How have party drugs become the latest legitimate treatment du jour for depression patients? Drugs like ketamine, MDMA, and even psychedelic mushrooms are certainly more often associated with raves, music festivals, and camping in Joshua Tree, not routine visits to the physician. But the truth is, doctors are now finding legitimate uses for such drugs in helping people break the cycles they need in order to confront and handle major traumas.   

“I had patients who it’s basically taken them from being suicidal to living a very full and complete life,” said Dr. David Feifel, a neuropsychologist. “[Some] return on a periodic basis and some of them have just stopped coming in [because they’ve been cured].”

Of course, treating depression with some form of drug is nothing new. Antidepressants can often take weeks to take effect and research shows that about 30% of people with depression don’t respond to traditional pharmaceutical treatment. According to the Anxiety and Depression Association of America, over 16 million American adults struggle with a major depressive disorder and it can be completely debilitating for many of them, acting as the leading cause of disability for Americans between 15 and 44-years old.

“When traditional treatments don’t work, [ketamine] is the least harsh, safest, and fastest-working option that provides long-term relief,” says Dr. Francisco Cruz, a board-certified psychiatrist at Ketamine Health Centers in Miami, Florida.

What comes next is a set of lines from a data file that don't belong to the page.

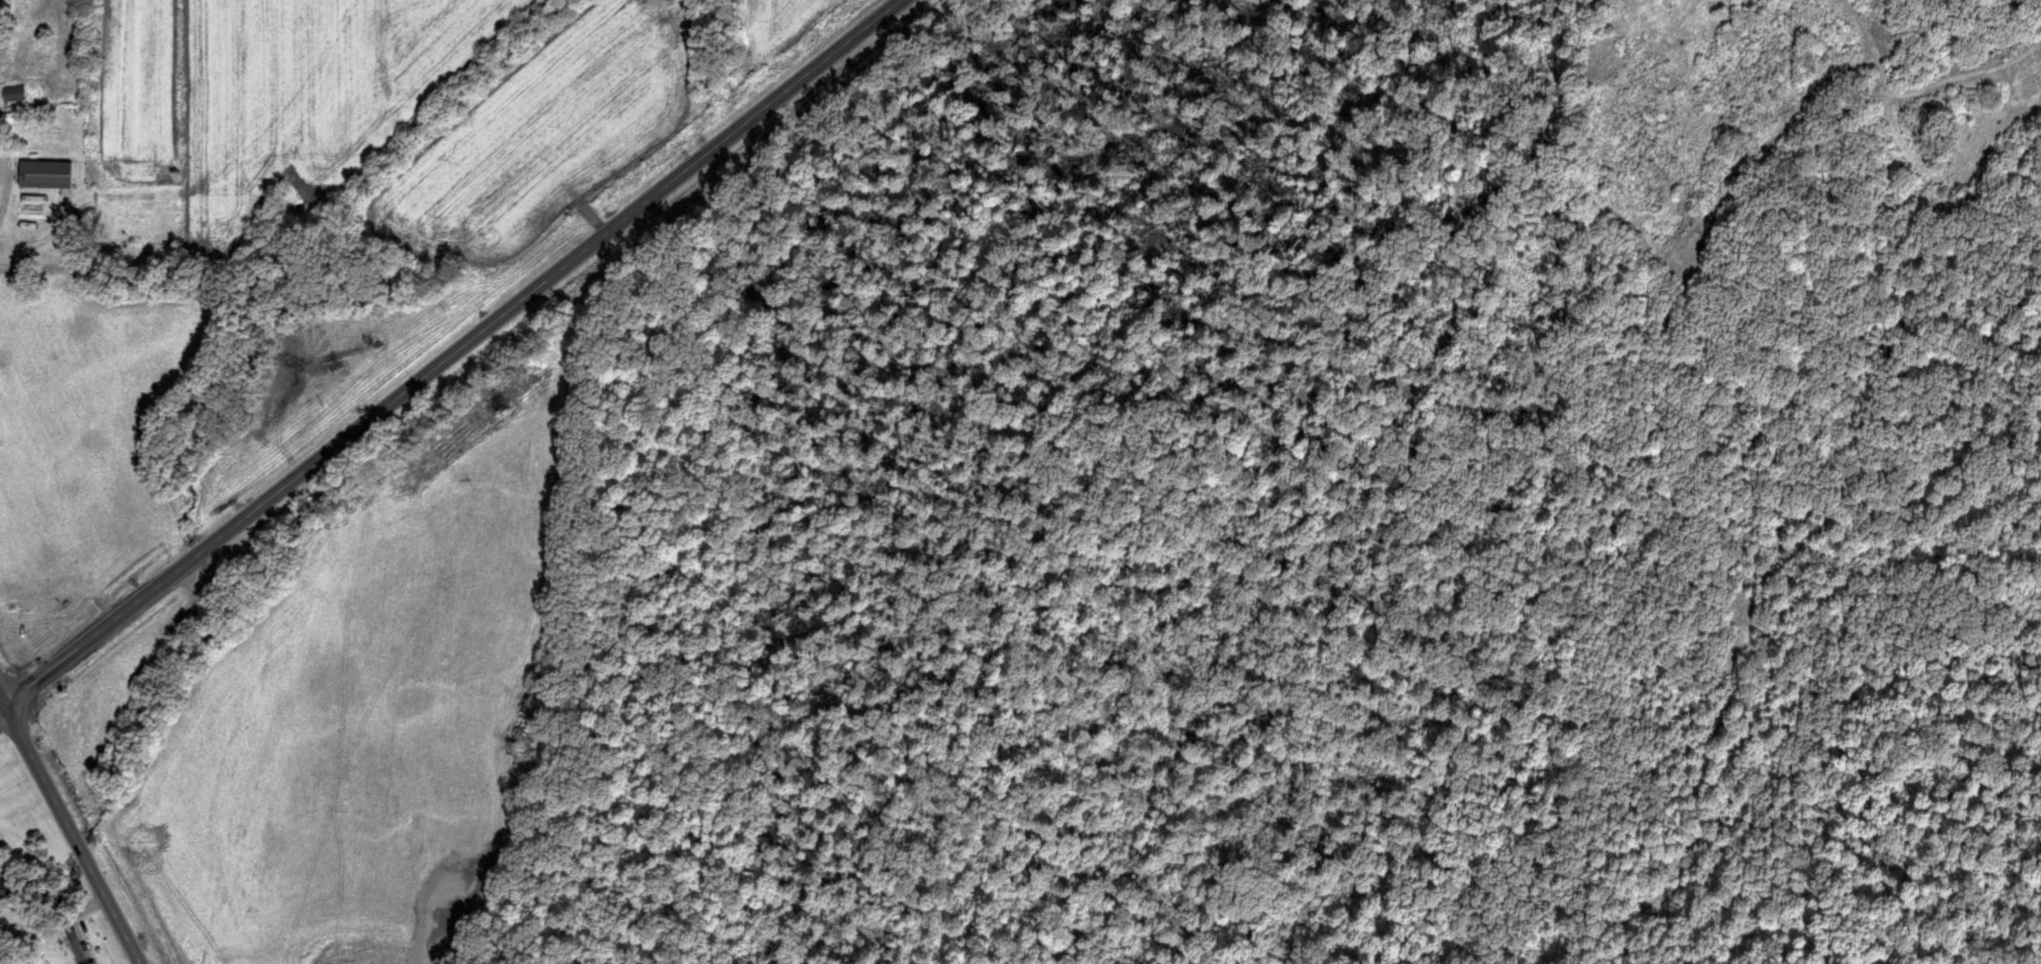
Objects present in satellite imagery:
building: (14, 93)
building: (46, 175)
road: (453, 351)
road: (1, 702)
road: (69, 829)
building: (9, 891)
building: (78, 947)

Doctors don’t fully understand just yet why Ketamine is effective in treating depression symptoms when it is but that's not holding back their optimism. The belief is that while traditional antidepressants shift the balance of hormones called neurotransmitters, ketamine works directly on receptors in the brain. Ketamine blocks many of the receptors that are known to affect or trigger depression and pain responses in the brain. Because ketamine works on the receptors directly and not on shifting hormone balances, it affects the brain much faster than traditional drugs, often going to work in a matter of minutes. During a study of ketamine’s effect on people with treatment-resistant bipolar depression, for example, participants experienced a reversal of their loss of interest in pleasurable activities — a significant symptom of their depression — within 40 minutes of their first ketamine infusion.

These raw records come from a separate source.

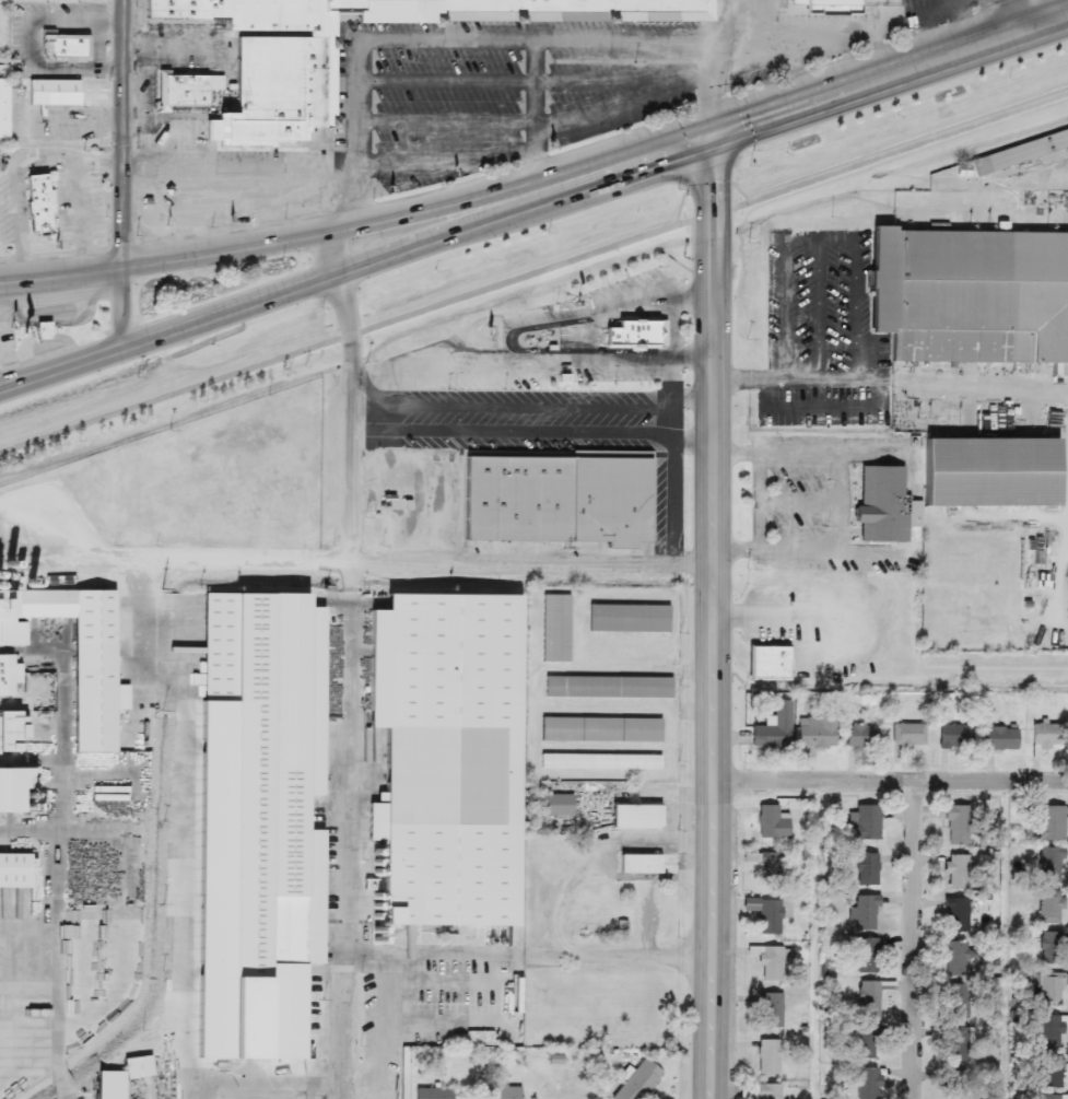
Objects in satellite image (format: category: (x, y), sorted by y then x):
building: (835, 4)
building: (662, 8)
building: (583, 10)
building: (234, 11)
road: (490, 41)
building: (70, 43)
road: (889, 72)
building: (322, 78)
road: (446, 82)
building: (187, 86)
building: (52, 92)
building: (271, 92)
building: (3, 112)
road: (535, 115)
road: (447, 121)
traffic signals: (711, 133)
building: (1056, 140)
road: (101, 155)
road: (619, 161)
road: (122, 173)
road: (237, 178)
road: (708, 180)
road: (741, 184)
road: (19, 193)
building: (40, 203)
road: (680, 203)
road: (81, 215)
road: (263, 236)
road: (533, 267)
building: (973, 291)
road: (267, 296)
road: (66, 317)
parking lot: (825, 327)
building: (638, 331)
parking lot: (556, 336)
road: (509, 342)
road: (890, 372)
road: (550, 407)
road: (372, 415)
road: (666, 421)
road: (548, 432)
building: (568, 449)
road: (735, 451)
road: (801, 457)
building: (988, 472)
building: (390, 492)
building: (520, 496)
road: (802, 497)
building: (615, 499)
building: (885, 501)
road: (759, 503)
road: (845, 505)
road: (735, 551)
road: (801, 551)
road: (399, 555)
building: (632, 612)
road: (789, 614)
road: (712, 616)
building: (559, 624)
building: (75, 654)
road: (350, 658)
building: (772, 659)
building: (6, 675)
building: (611, 682)
building: (604, 724)
building: (772, 729)
building: (7, 730)
building: (815, 734)
building: (907, 735)
building: (953, 736)
building: (860, 737)
building: (1044, 738)
building: (999, 739)
building: (604, 756)
building: (505, 766)
road: (890, 776)
building: (13, 786)
building: (552, 805)
road: (186, 812)
building: (262, 814)
building: (634, 815)
building: (865, 822)
building: (771, 823)
building: (1050, 823)
building: (956, 826)
building: (638, 864)
building: (1049, 866)
building: (770, 867)
building: (865, 869)
building: (13, 870)
building: (955, 872)
building: (1049, 908)
building: (863, 913)
building: (954, 916)
road: (912, 937)
building: (1049, 948)
road: (526, 949)
building: (865, 956)
building: (955, 959)
building: (769, 964)
building: (1050, 989)
road: (60, 999)
building: (867, 999)
building: (956, 1001)
building: (769, 1010)
building: (1049, 1031)
building: (861, 1042)
building: (956, 1044)
building: (768, 1057)
building: (1049, 1072)
building: (119, 1077)
building: (638, 1079)
road: (262, 1082)
building: (866, 1083)
building: (954, 1085)
building: (760, 1091)
building: (499, 1092)
building: (431, 1094)
building: (1048, 1097)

“Ketamine is a dissociative agent that works on the neurotransmitter glutamate,” says Cruz. “By antagonizing the glutamate receptor, it has downfield effects on other neurotransmitters in the brain such as serotonin and the opiate system.”

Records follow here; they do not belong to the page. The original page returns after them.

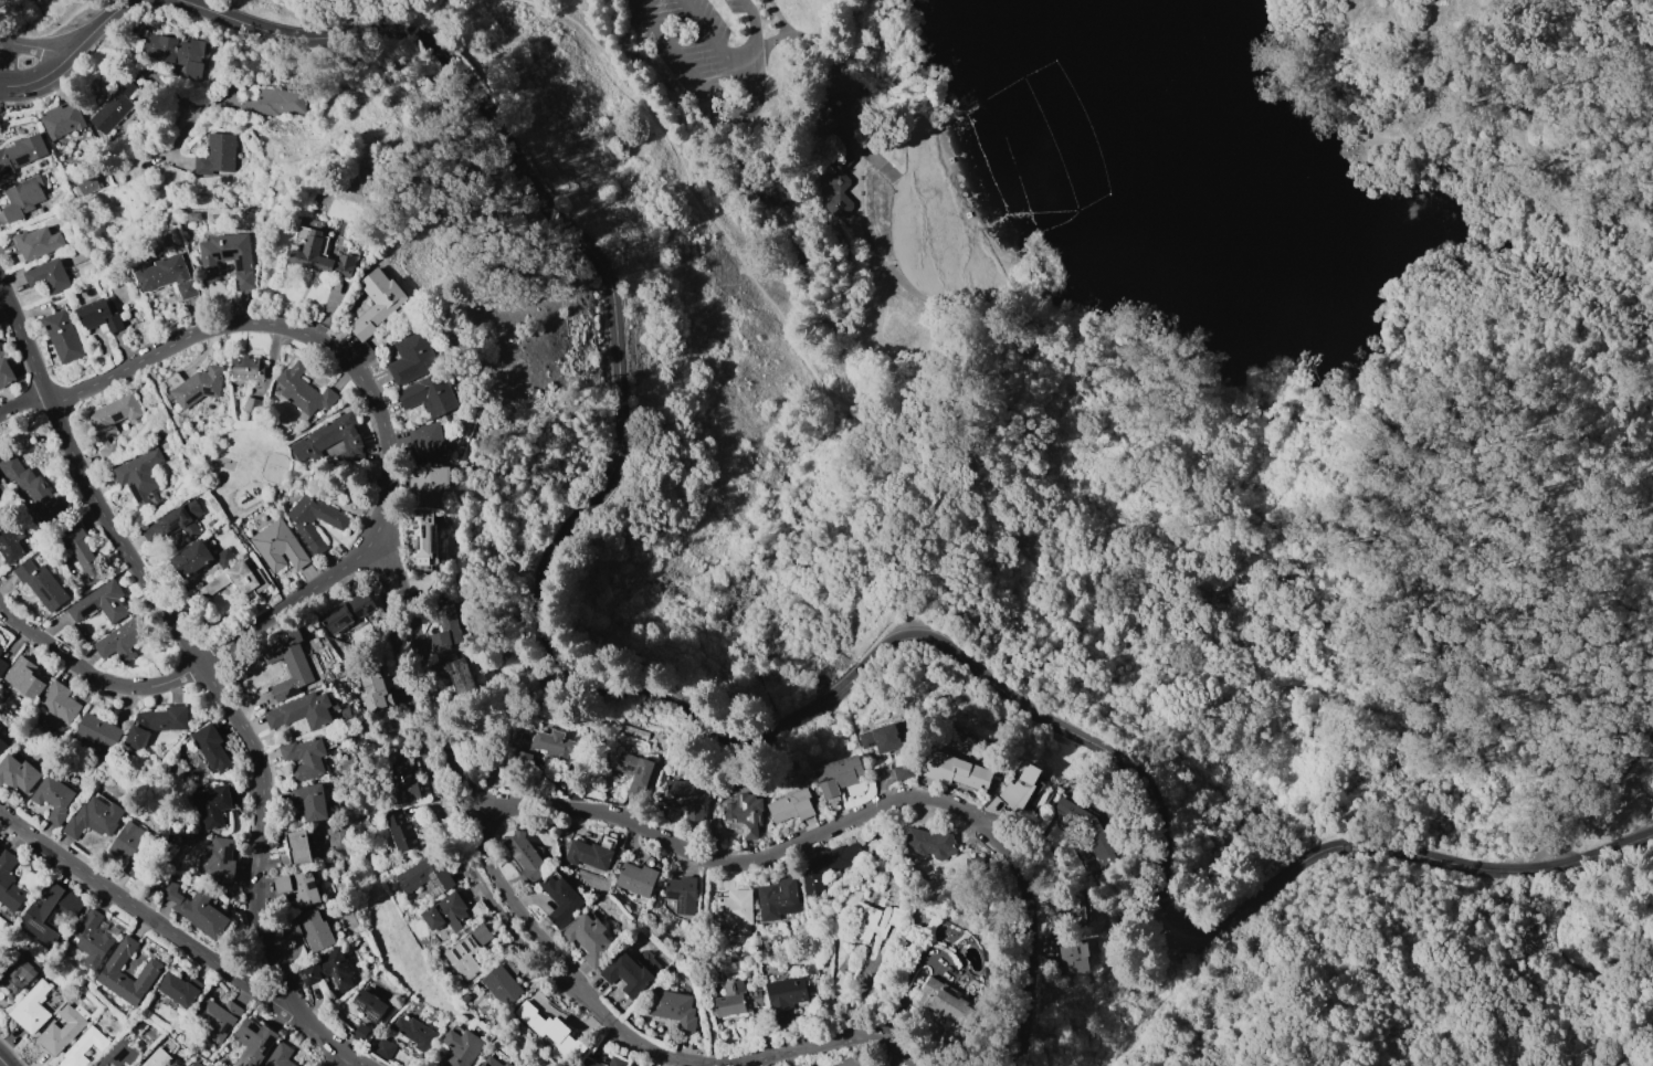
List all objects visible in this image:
road: (584, 2)
road: (555, 3)
road: (779, 18)
road: (109, 24)
road: (80, 29)
road: (707, 31)
road: (35, 47)
parking lot: (707, 52)
building: (177, 53)
road: (744, 54)
road: (6, 62)
road: (148, 71)
road: (831, 75)
road: (39, 80)
road: (670, 99)
building: (275, 102)
building: (113, 106)
road: (1524, 113)
road: (719, 117)
road: (1453, 118)
building: (62, 119)
building: (840, 120)
road: (861, 147)
building: (21, 153)
building: (217, 154)
road: (1440, 166)
building: (840, 181)
building: (88, 185)
building: (773, 193)
road: (695, 195)
building: (21, 198)
road: (1513, 240)
building: (36, 242)
road: (1613, 243)
road: (843, 247)
road: (871, 247)
building: (322, 257)
building: (228, 258)
building: (48, 275)
building: (166, 276)
road: (1561, 277)
building: (377, 302)
building: (98, 315)
building: (62, 336)
building: (0, 348)
building: (412, 358)
road: (1450, 360)
building: (246, 367)
building: (5, 372)
road: (1203, 374)
road: (1393, 383)
building: (195, 385)
building: (303, 391)
road: (369, 393)
building: (429, 395)
road: (22, 401)
building: (252, 404)
road: (327, 417)
building: (111, 422)
building: (332, 440)
building: (427, 440)
park: (223, 461)
road: (248, 463)
road: (202, 468)
park: (244, 468)
building: (140, 477)
building: (426, 484)
building: (35, 488)
road: (1606, 515)
building: (175, 522)
building: (302, 526)
building: (421, 535)
building: (10, 543)
building: (278, 546)
building: (81, 551)
building: (224, 557)
building: (191, 558)
road: (260, 563)
building: (240, 580)
building: (41, 584)
building: (100, 602)
building: (347, 612)
building: (445, 625)
building: (122, 639)
building: (0, 648)
building: (0, 652)
building: (2, 665)
building: (290, 668)
road: (1552, 669)
road: (1599, 669)
road: (92, 673)
building: (457, 674)
building: (25, 676)
road: (208, 676)
building: (375, 686)
road: (1269, 692)
road: (650, 694)
building: (60, 702)
building: (302, 711)
building: (156, 724)
building: (636, 731)
building: (97, 732)
building: (881, 738)
building: (3, 747)
building: (212, 747)
building: (543, 749)
building: (305, 757)
building: (955, 770)
building: (904, 772)
building: (19, 773)
building: (634, 773)
building: (837, 774)
road: (457, 777)
building: (400, 782)
building: (1020, 789)
road: (440, 791)
building: (686, 797)
building: (57, 798)
building: (310, 800)
building: (213, 806)
building: (791, 806)
building: (745, 813)
road: (1596, 813)
building: (97, 818)
road: (853, 819)
building: (400, 830)
building: (1088, 830)
building: (929, 842)
building: (0, 847)
building: (135, 848)
building: (0, 849)
building: (296, 849)
building: (591, 852)
building: (525, 854)
road: (408, 859)
building: (220, 860)
road: (1568, 863)
building: (825, 866)
building: (974, 866)
building: (426, 875)
building: (636, 878)
building: (10, 882)
building: (299, 886)
building: (681, 893)
building: (777, 897)
building: (560, 900)
building: (1079, 907)
building: (196, 908)
building: (735, 909)
building: (52, 912)
building: (445, 912)
road: (148, 915)
building: (877, 921)
building: (289, 929)
building: (315, 929)
road: (389, 933)
building: (94, 938)
building: (589, 938)
building: (467, 949)
road: (1564, 952)
building: (1073, 958)
building: (153, 968)
building: (328, 970)
building: (627, 973)
building: (18, 977)
building: (502, 982)
building: (180, 989)
building: (736, 999)
building: (785, 999)
building: (948, 1003)
building: (369, 1005)
building: (31, 1007)
building: (673, 1008)
building: (217, 1017)
building: (552, 1029)
building: (61, 1030)
building: (360, 1032)
building: (414, 1032)
road: (823, 1043)
road: (640, 1044)
road: (1635, 1044)
building: (85, 1048)
building: (261, 1048)
building: (383, 1048)
building: (463, 1048)
building: (121, 1056)
building: (161, 1059)
road: (4, 1061)
building: (617, 1061)
building: (861, 1061)
road: (346, 1062)
building: (492, 1062)
building: (194, 1063)
building: (589, 1063)
building: (508, 1064)
building: (821, 1065)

Of course, this type of treatment is something that is still new, therefore not fully understood by doctors and researchers. It means doctors still consider the danger of treating patients with past substance abuse problems and of course, ketamine infusions as a treatment for depression are to be done under the watch of physicians.

We do a drug test during our initial assessment even before considering scheduling an infusion session. However, a previous history of addiction is not a contraindication to treatment,” says Cruz. “Actually, there are research studies going on now using ketamine to treat addiction…  [Ketamine is] also a good, non-addictive alternative to opioids when it comes to treating chronic pain — which is essential in a time when opioid-abuse is plaguing our community.”

With all that said, whether or not a given individual should consider ketamine infusions to treat their depression should of course always start by having an honest discussion with your doctor.